How the two companies agreed on what to target "was actually somewhat serendipitous," Pieris CEO Stephen Yoder told BioWorld Today. Each firm had drawn up its own set of priorities, which they shared during the deal negotiations. "There was a strong overlap from the outset of the discussion, and that was exciting to see," he said.

Even if there is broad agreement between the two firms on what to target, how they will actually target the receptors is not a settled question. "There is still some flexibility on the protein source that will engage those targets," Yoder said. Servier's antibody portfolio could make a contribution – it is possible to generate fusions between an anticalin and an antibody fragment, as well as anticalins with multiple specificities.

Combination therapies are widely expected to supplant the first wave of monotherapies in immuno-oncology, as the latter have limited response rates.
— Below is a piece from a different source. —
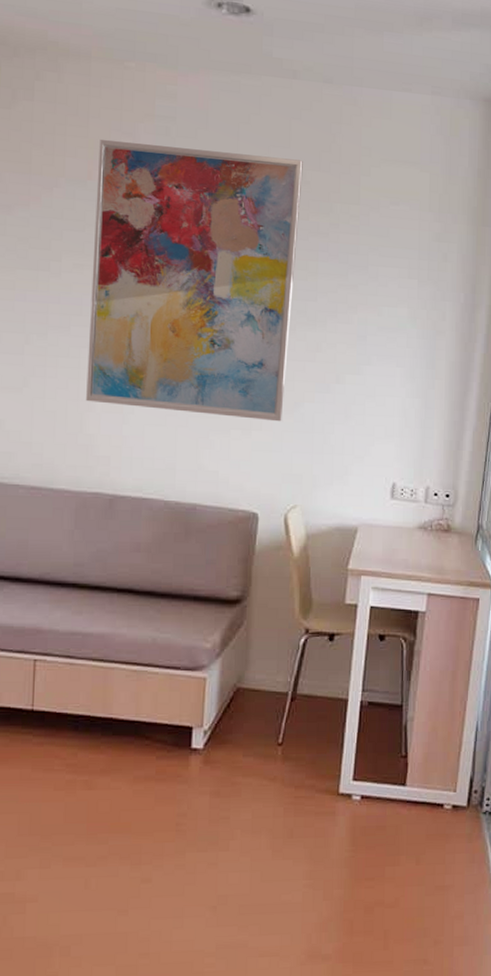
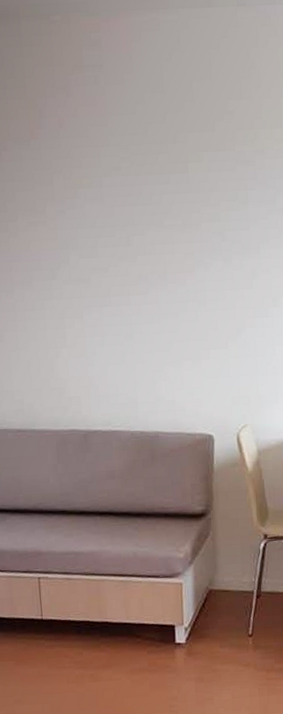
wall art: present [86,139,303,422] -> none [37,90,227,349]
So far, however, only one combo has gained approval – Bristol-Myers Squibb Inc.'s Opdivo (nivolumab) and Yervoy (ipilimumab) regimen, which gained FDA approval in October 2015 for melanoma. Working out the details of which two targets to combine in a single agent remains a work in progress. T cell-centric mechanisms have also dominated the first generation of immuno-oncology agents, although newer approaches that target macrophages, natural killer cells and dendritic cells are beginning to gain prominence.

Pieris and Servier will focus initially on T cell-oriented approaches, which will involve both immune checkpoint blockade and targeted T-cell co-stimulation. A core principle underpinning the alliance – and one that is supported by preclinical research – is that bispecifics, properly designed, will trump combinations. "When you bias a drug to bind to the same T cell, that can and should bring a synergy," Yoder said. "Drug geometry can materially impact biology."
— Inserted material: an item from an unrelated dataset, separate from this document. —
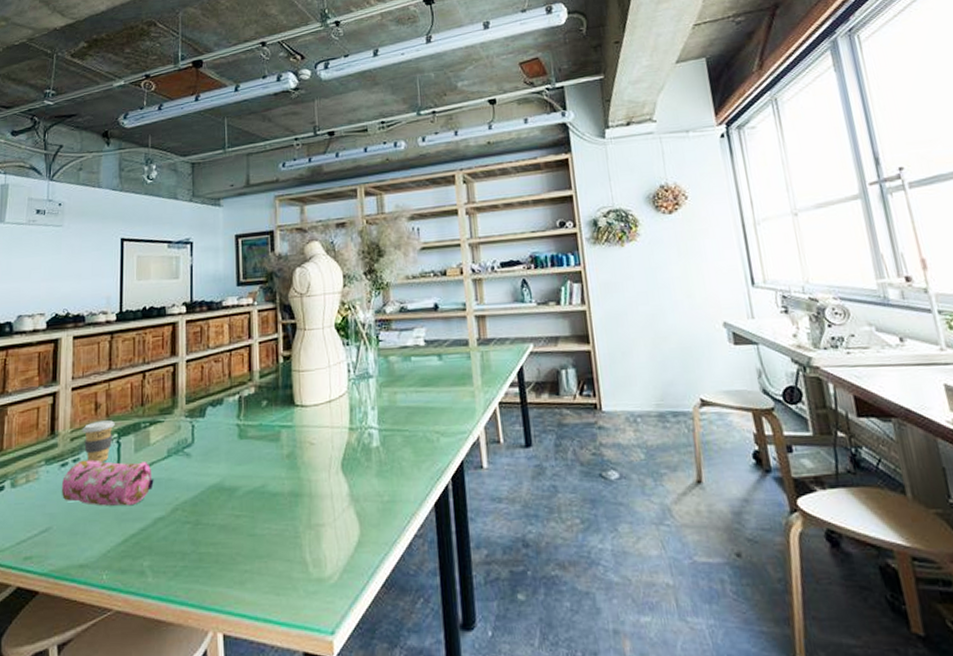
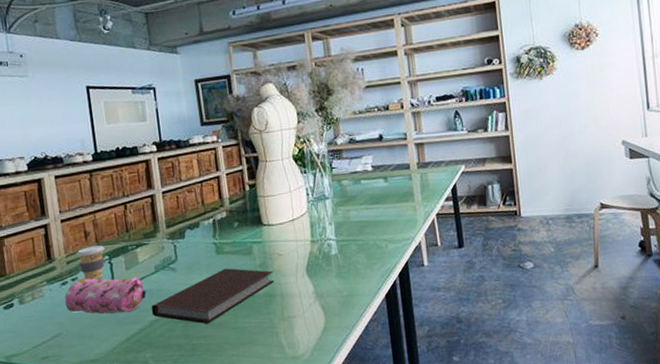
notebook: none [157,457,303,528] -> present [151,268,275,324]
The deal does not represent Pieris' first foray into immuno-oncology. In late 2015, it entered a pact worth up to $416 million with Roche Holding AG, of Basel, Switzerland, under which Pieris will develop anticalin candidates against a single target. However, given its broad scope, the present deal is more akin to the recent mammoth alliance between Merus NV, of Utrecht, the Netherlands, and Wilmington, Del.-based Incyte Corp., which involves up to 11 bispecific antibodies and which is worth up to $3 billion. (See BioWorld Today, Dec. 9, 2015, and Dec. 22, 2016.)

It extends the company's cash runway into 2019 and enables it to fund its proprietary programs, including two molecules that are not included in the deal: PRS-343, a fusion between an anticalin that targets 4-1BB and an antibody that targets HER2, and PRS-342, which comprises a GPC3-targeting anticalin genetically linked via an antibody Fc domain to a 4-1BB-targeting anticalin.
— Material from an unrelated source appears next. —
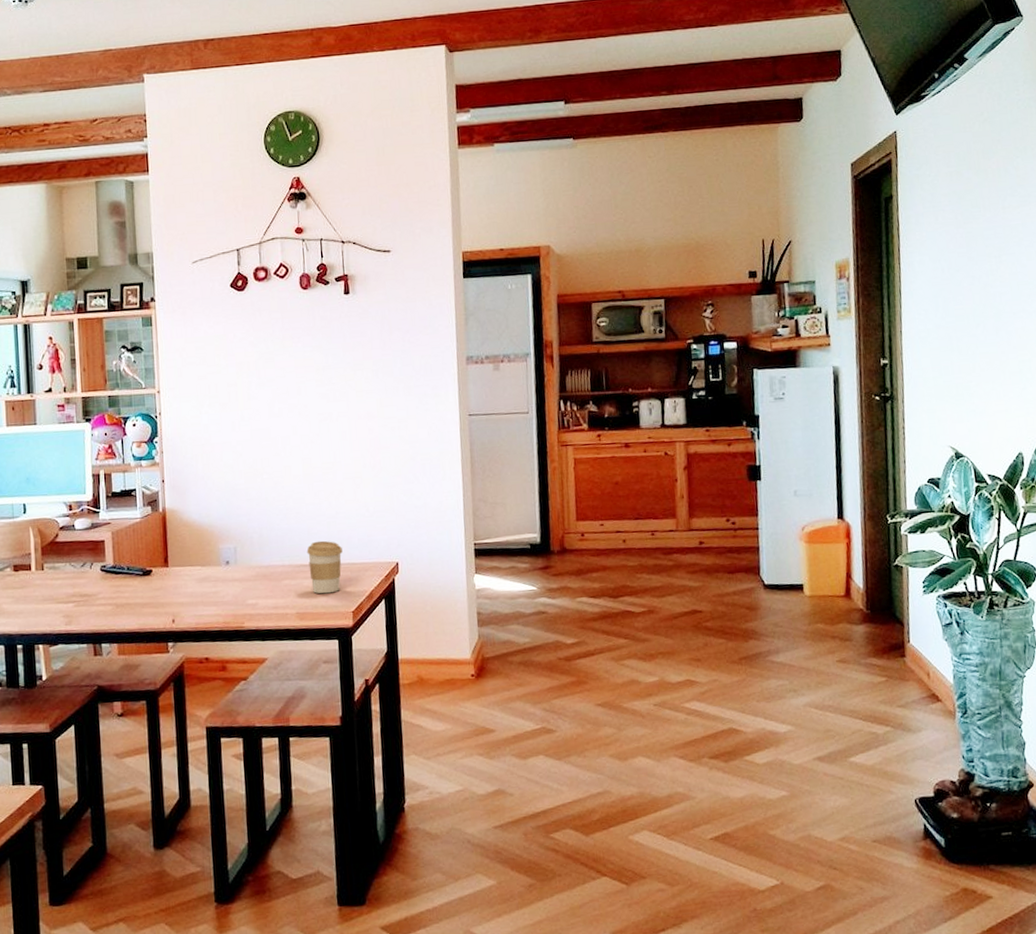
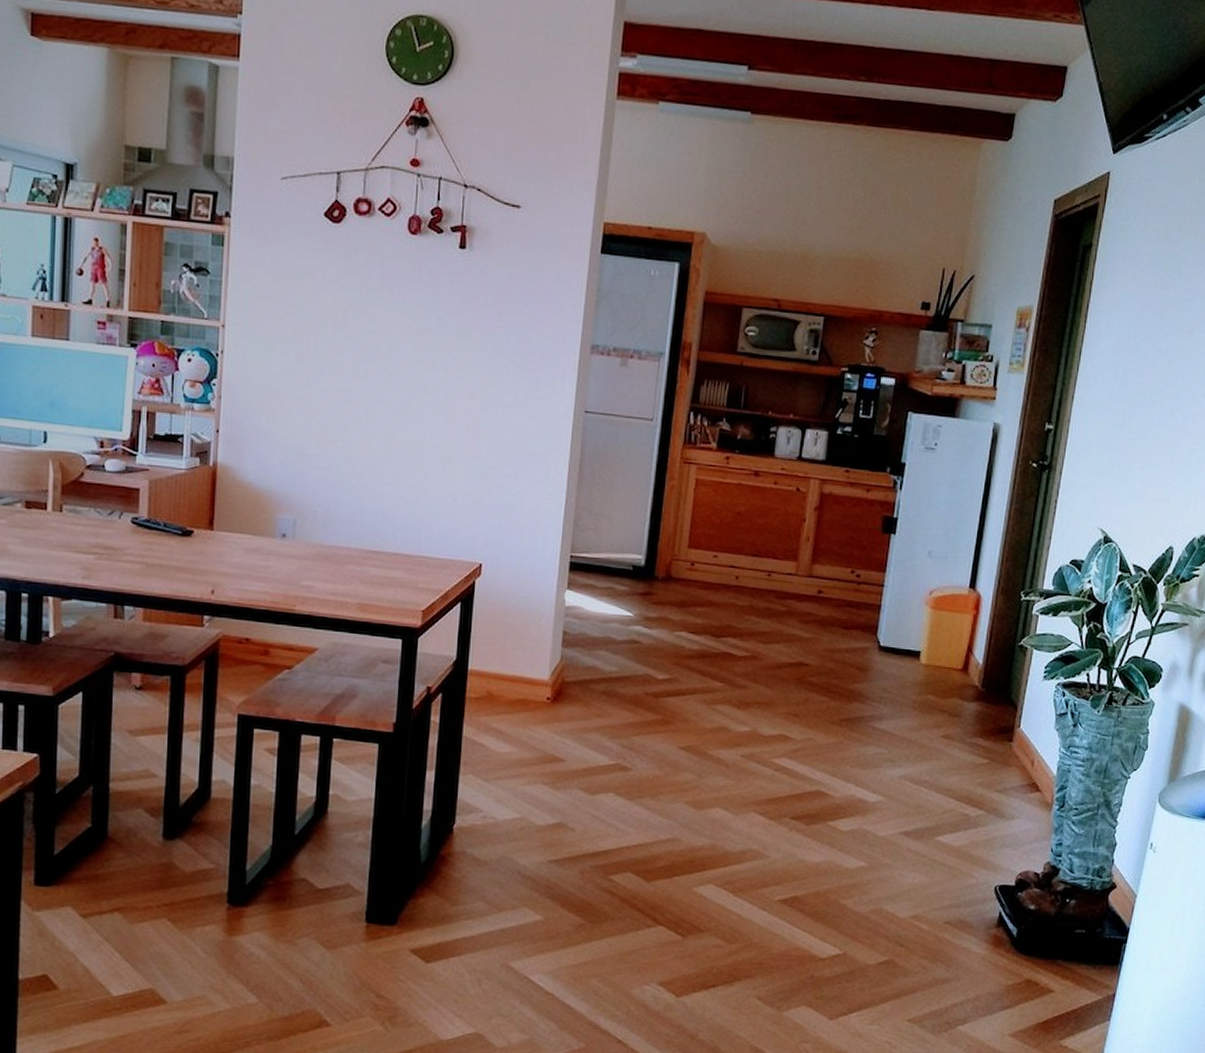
coffee cup: present [306,540,343,594] -> none [378,526,420,587]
In pursuing a bispecific approach with a post-antibody scaffold, Servier is demonstrating an aggressive appetite for innovation – with all the attendant risk that accompanies an unproven technology. Anticalins – invented by Pieris founder Arne Skerra at the Technical University of Munich – are engineered, low-molecular-weight protein binders derived from lipocalins, a protein family involved in the transport of hydrophobic molecules. They have high thermal stability, good tissue penetrance and are readily manufactured in bacterial expression systems.

The technology has 15 years of research behind it but remains distinctly early stage from a clinical development perspective. Just three molecules – all of them monospecifics – have entered clinical development so far. PRS-080, which targets hepcidin, is undergoing a phase I/II trial in anemic patients with chronic kidney disease. A data readout is expected later this year. Angiocal (PRS-050-PEG40), which targets vascular endothelial growth factor receptor, has completed a phase I trial in patients with solid tumors. DS-9001, which targets PCSK9 and which is partnered with Tokyo-based Daiichi Sankyo Co. Ltd., is undergoing a phase I trial in dyslipidemia patients.

PRS-343 is due to enter the clinic in 2017. So too is PRS-060, an inhaled anticalin in development for asthma, which blocks interleukin-4 (IL-4) and IL-13 signaling by binding the IL-4RA receptor.

Shares in Pieris (Nasdaq:PIRS) closed at $1.76, up 19.74 percent, or 29 cents.